# Exercise text
Specifically, the court finds that movants have made a sufficient showing that there is a reasonable likelihood that they would succeed at trial on the merits of the claim that the majority of scenes shown the packaging of "Nuke It," as well as the DN3D screen savers included with "Nuke It," infringe upon DN3D's copyright. The court finds that movants have made a sufficient showing that they would suffer irreparable harm if Microstar is not restrained from using either screen savers or package scenes that infringe upon DN3D's copyright, that the balance of the hardships in the event that Microstar is not so restrained weighs in favor of the movants, and that the public interest would be served by the issuance of the preliminary injunction. Consequently, the court grants movants' requested injunctive relief with respect to the Duke 3D screen scenes and screen savers.
In summary, as the court has concluded that the MAP files do not constitute copyright infringement but the packaging does, Microstar remains free to re-package and continue to sell the Nuke It CD-ROM, so long as the product does not infringe upon Duke 3D's protected creative works.
2. Fair Use Doctrine
In copyright and trademark injunction requests, in determining the likelihood of success, the moving party must show a likelihood of success on the non-moving party's affirmative defenses as well, such as "fair use." Religious Technology Center v. Netcom On-Line Communication Services, Inc., 923 F. Supp. 1231, 1241 (N.D. Cal. 1995). Accordingly, the court addresses the defense of fair use as it applies to Nuke It's use of the Duke 3D screen scenes and screen savers.

# Source material
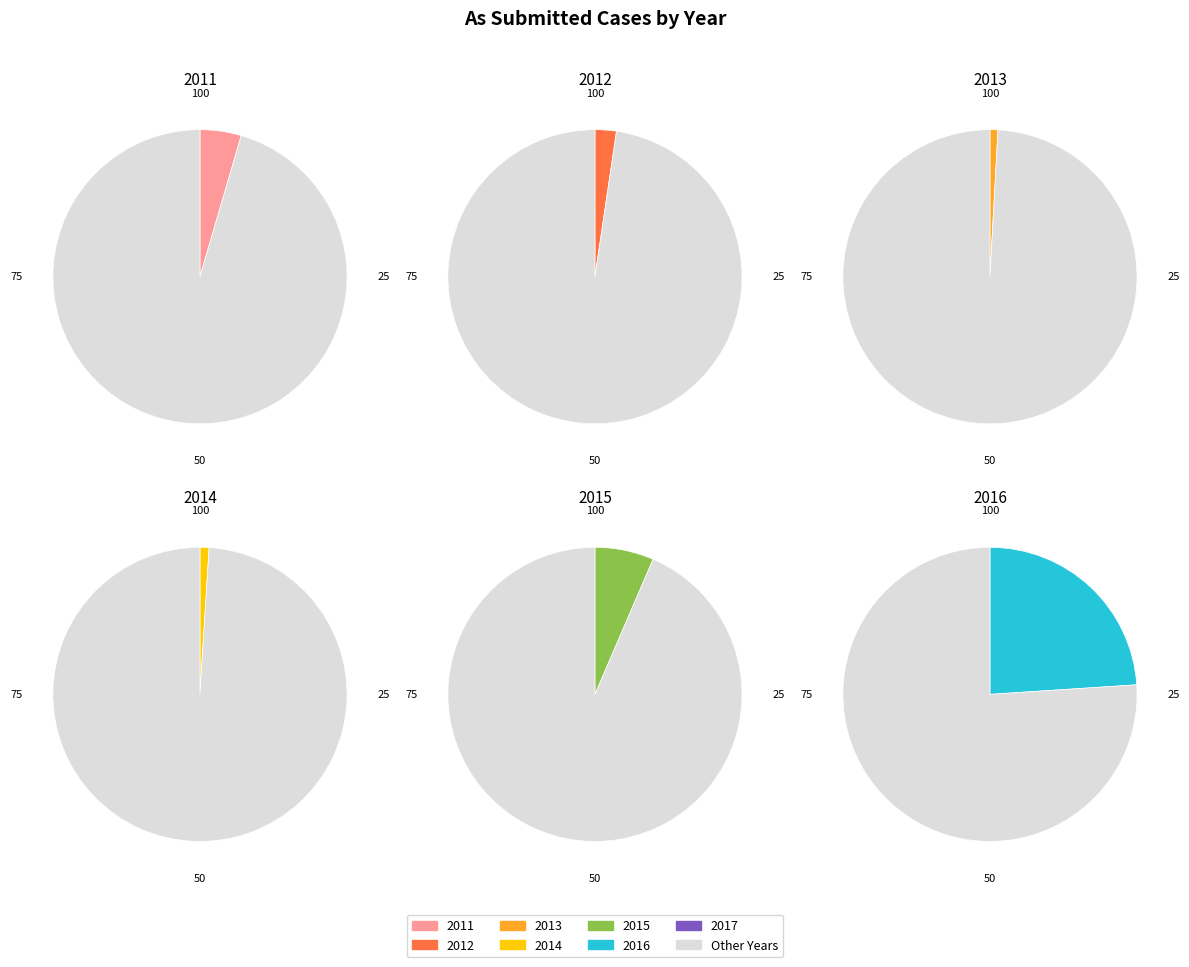

Combined, do 2016 and 2014 account for over 50%?

No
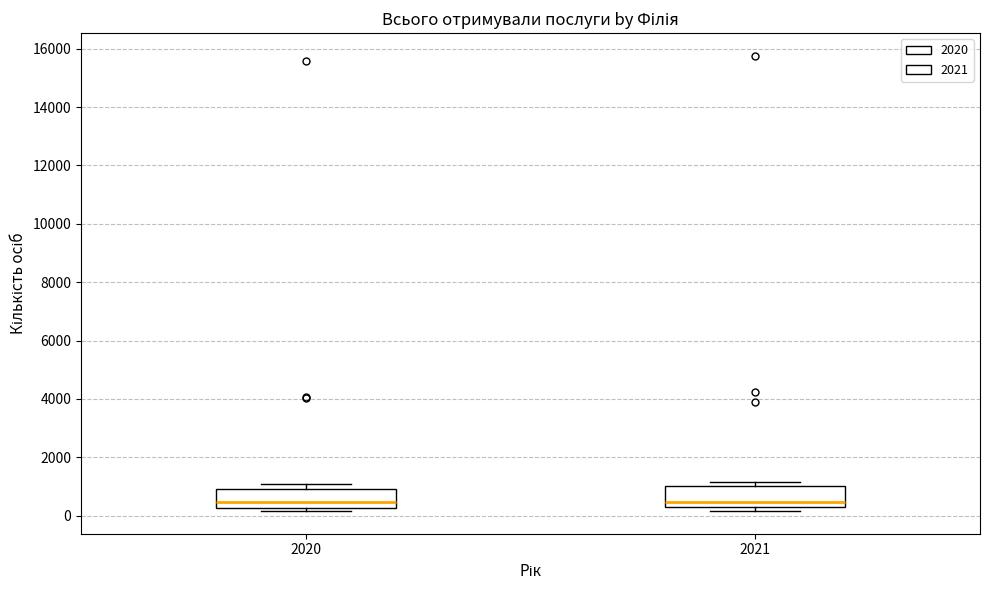

Reading left to right, transcribe this box plot: for each box, give where its median line is, the range the box spans, and where its two whiskers end, as read against the y-axis. The values are not printed on the chart, so give them approximately, as read against the axis.

2020: median 400, box 200 to 1000, whiskers 200 (just below the box's lower edge) to 1000 (just above the box's upper edge)
2021: median 400 (just above the box's lower edge), box 400 to 1000, whiskers 200 to 1200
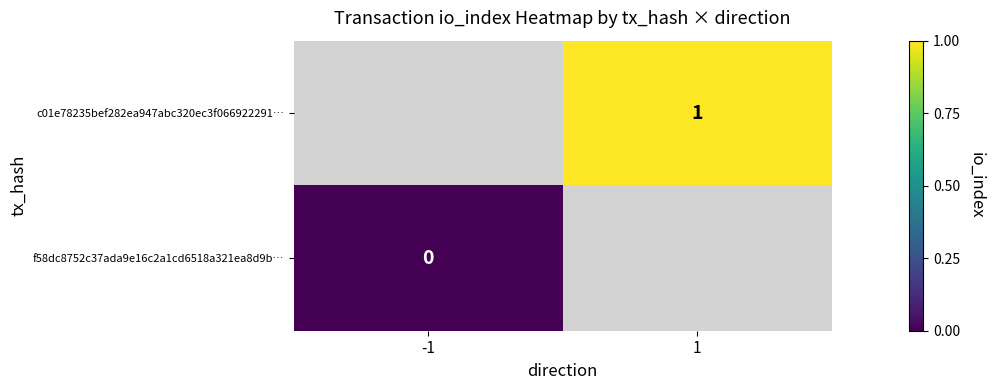

The value of c01e78235bef282ea947abc320ec3f066922291… at 1 is 1. True or false?

True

# Actions to take
• 1. List the findings the copyright ruling says movants made a sufficient showing on in support of the preliminary injunction.
• 2. Quote the copyright ruling from "In summary, as" to "protected creative works.".
• 3. Continue the copyright ruling on Nuke It and Duke 3D from where it stops.

# Responses in order
• 1.
- A reasonable likelihood of succeeding at trial on the claim that most scenes on the "Nuke It" packaging and the included DN3D screen savers infringe DN3D's copyright
- Irreparable harm if Microstar is not restrained from using infringing screen savers or package scenes
- A balance of hardships weighing in the movants' favor if Microstar is not restrained
- Service of the public interest by issuing the preliminary injunction

• 2.
In summary, as the court has concluded that the MAP files do not constitute copyright infringement but the packaging does, Microstar remains free to re-package and continue to sell the Nuke It CD-ROM, so long as the product does not infringe upon Duke 3D's protected creative works.

• 3.
Even though a work may be fully protected under a valid copyright, the "fair use" doctrine may allow it to nevertheless be copied by an unauthorized party. In 17 U.S.C. section 107, Congress has set out four non-exclusive factors to be used in determining the applicability of the "fair use" doctrine: (1) the purpose and character of the use, including whether it is for commercial use, (2) the nature of the copyrighted work, (3) the amount and substantiality of the portion used in relation to the copyrighted work as a whole; and (4) the effect and use upon the potential market for or value of the copyrighted work.
Although Microstar relies heavily on Galoob, which also upheld the defense of the fair use doctrine, it fails to recognize that in Galoob the court emphasized the fourth factor, and said that it was critical to its holding that Nintendo admitted that it had no future plans to put out something like the Game Genie. 964 F.2d at 971. In the present case however, movant has stated that it does have plans to put out a product very similar to Nuke It in the near future. As such, the court finds that Nuke It does affect the value of movants' copyrighted work.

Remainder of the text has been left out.